Met Dearie just now after zohor. Initially the plan was to go and find the boards again and then go to the library. But at the last minute, before we went out, my aunt called, and had asked if me and Dearie could go over to her house at Woodlands, my cousin's computer was having problems. If my cousin's computer was having problems or difficulties, they would always ask Dearie to check it out. Hehehe....
But that is not the main reason why I am blogging now. Right now, I am feeling really nervous, guilty, anxious, all rolled into one. The reason....
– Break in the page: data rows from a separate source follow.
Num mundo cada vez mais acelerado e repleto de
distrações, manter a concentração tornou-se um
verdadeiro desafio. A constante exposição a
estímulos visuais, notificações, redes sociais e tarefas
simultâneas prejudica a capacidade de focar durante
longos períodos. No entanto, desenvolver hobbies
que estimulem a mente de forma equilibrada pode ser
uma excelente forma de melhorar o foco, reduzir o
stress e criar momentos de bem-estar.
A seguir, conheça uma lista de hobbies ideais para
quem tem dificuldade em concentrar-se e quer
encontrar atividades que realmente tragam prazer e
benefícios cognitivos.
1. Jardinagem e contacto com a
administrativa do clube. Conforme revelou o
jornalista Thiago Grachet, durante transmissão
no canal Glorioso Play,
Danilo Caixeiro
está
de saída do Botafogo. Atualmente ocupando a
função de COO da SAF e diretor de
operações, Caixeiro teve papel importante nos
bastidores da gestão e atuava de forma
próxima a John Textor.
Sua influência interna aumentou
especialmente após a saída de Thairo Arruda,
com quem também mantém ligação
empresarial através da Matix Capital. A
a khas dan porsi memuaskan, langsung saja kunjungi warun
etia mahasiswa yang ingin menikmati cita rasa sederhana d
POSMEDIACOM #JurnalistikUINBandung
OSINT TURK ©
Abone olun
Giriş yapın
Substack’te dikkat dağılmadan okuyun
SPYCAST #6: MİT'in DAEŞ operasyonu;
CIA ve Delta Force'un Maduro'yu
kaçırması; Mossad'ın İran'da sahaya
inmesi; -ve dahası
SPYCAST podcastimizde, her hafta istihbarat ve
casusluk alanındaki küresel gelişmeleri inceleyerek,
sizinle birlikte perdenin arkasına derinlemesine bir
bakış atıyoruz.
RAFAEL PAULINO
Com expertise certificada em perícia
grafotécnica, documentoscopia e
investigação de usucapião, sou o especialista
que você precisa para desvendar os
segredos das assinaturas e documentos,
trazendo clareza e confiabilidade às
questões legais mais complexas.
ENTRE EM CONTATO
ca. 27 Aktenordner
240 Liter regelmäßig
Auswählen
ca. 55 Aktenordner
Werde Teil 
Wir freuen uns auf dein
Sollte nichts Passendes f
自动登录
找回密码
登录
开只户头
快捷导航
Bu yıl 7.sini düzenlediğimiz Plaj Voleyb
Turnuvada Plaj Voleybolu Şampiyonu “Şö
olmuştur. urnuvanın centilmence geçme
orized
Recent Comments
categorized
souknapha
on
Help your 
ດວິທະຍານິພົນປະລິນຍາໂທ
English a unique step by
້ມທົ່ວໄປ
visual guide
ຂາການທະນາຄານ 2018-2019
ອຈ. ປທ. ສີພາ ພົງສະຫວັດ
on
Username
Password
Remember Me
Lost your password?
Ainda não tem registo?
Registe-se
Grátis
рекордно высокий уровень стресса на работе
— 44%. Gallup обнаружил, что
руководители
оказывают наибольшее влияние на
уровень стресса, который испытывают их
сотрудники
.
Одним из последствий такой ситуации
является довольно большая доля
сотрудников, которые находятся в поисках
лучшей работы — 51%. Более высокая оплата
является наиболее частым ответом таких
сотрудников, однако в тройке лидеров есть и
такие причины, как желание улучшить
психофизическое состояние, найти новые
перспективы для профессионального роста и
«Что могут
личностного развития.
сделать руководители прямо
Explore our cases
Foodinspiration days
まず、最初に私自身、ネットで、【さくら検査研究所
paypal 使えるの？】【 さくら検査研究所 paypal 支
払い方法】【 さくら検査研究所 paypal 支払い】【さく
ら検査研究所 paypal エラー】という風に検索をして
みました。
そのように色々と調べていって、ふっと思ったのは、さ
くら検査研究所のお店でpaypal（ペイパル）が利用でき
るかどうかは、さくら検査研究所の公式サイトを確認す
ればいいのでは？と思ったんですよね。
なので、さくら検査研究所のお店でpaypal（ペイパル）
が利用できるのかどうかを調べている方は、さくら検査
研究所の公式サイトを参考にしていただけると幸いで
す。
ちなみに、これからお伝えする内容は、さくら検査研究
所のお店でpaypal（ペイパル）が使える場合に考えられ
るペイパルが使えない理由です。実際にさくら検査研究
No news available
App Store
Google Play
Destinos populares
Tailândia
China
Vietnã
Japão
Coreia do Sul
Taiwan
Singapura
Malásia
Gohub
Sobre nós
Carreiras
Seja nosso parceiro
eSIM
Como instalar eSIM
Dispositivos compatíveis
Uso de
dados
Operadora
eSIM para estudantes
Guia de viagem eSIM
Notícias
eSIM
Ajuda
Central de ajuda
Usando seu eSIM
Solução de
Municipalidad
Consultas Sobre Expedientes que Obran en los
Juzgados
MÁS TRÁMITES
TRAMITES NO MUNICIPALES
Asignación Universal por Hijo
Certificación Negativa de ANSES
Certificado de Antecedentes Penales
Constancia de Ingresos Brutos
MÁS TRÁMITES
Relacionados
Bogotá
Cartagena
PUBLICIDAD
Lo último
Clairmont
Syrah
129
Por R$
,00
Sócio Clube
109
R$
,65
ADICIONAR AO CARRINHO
When we left my aunt's place, before going home, we headed to Causeway Point bcoz I needed to but the boards and also to top up my EZlink card. In my heart, I was worried, do I have enough money to top up my card after paying for the boards? But I kept those thoughts to myself, I did not want Dearie to feel burdened by me. But somehow, when I had wanted to pay for the boards, at the cashier, Dearie took out his ATM card and paid for those. I was shocked, bcoz I had already took out my ATM card. But Dearie insisted to pay even when I tried to pass my ATM card to the cashier. I was so dumbfounded and shocked, and guilty. Not only that, when I wanted to top up the card, Dearie asked me to pass to him my card, and he topped up for me, yet again. I felt like crying at that point of time, in fact, tears were already in my eyes. I did not know what to think. First of all, I felt guilty, in my heart, I said to myself, "How is Dearie gonna save up if he keeps on doing this for me?" I kept on saying to Dearie that I am so sorry I always trouble him etc, but Dearie only said this, "I just wanna help you." I feel so touched and blessed to have such a caring guy in my life.
Then, the biggest shock yet in my life. In the bus, I was telling Dearie that in any case if I am not able to save up enough for our wedding expenses, I mean for my side, I would take up a loan from maybe Ezycash etc. I had thought about it last night, in fact, I had thought about it for a few times already. My pay is not that high, and I have many loans to pay. The laptop, my studies loan, and other expenses. Minus off from my pay, I have very little or no savings at all. Then, I actually started to cry, right there in the bus. Because me and Dearie did some calculations in the bus, counting how much I would be able to save each month. When I saw that it was such a pathetic amount, I was too worried and stressed, that I started to cry, right there and then. It was at that moment when Dearie said to me that each month, Dearie would give me $100 to save, and that if required, Dearie would also help me in terms of my transportation expenses. I was shocked, again. And I cried, yet again. Then I asked Dearie, in fact, I asked him quite a few times, "Are you sure? $100... Thats a lot..." I did not want to affect Dearie's savings anymore. But Dearie said its for our sake, for our future, he does not want me to be left stranded without any savings. I was very nervous and guilty deep inside. I even told Dearie, I am so sorry, I now working also I still need help from Dearie. I now only pray that things will be better for me. Hopefully once my loans are all cleared, I wont be in a state where Dearie still must help me. I am sooo guilty, I feel sooo guilty.
Thats why I am now so nervous, guilty, etc. First, its because of the money. I pray that I am able to save up enough when the moment has come, and I am pretty excited as well, because time flies quite fast without us realising it, and soon the time will come when me and Dearie will get engaged and married!! But now, what I should focus on is my savings, that comes first now.
Dearie, just wanna tell you again, thank you very, very, very much.... I am so happy and blessed to have met you, and to have you now in my life... Love you always and always... Muackz!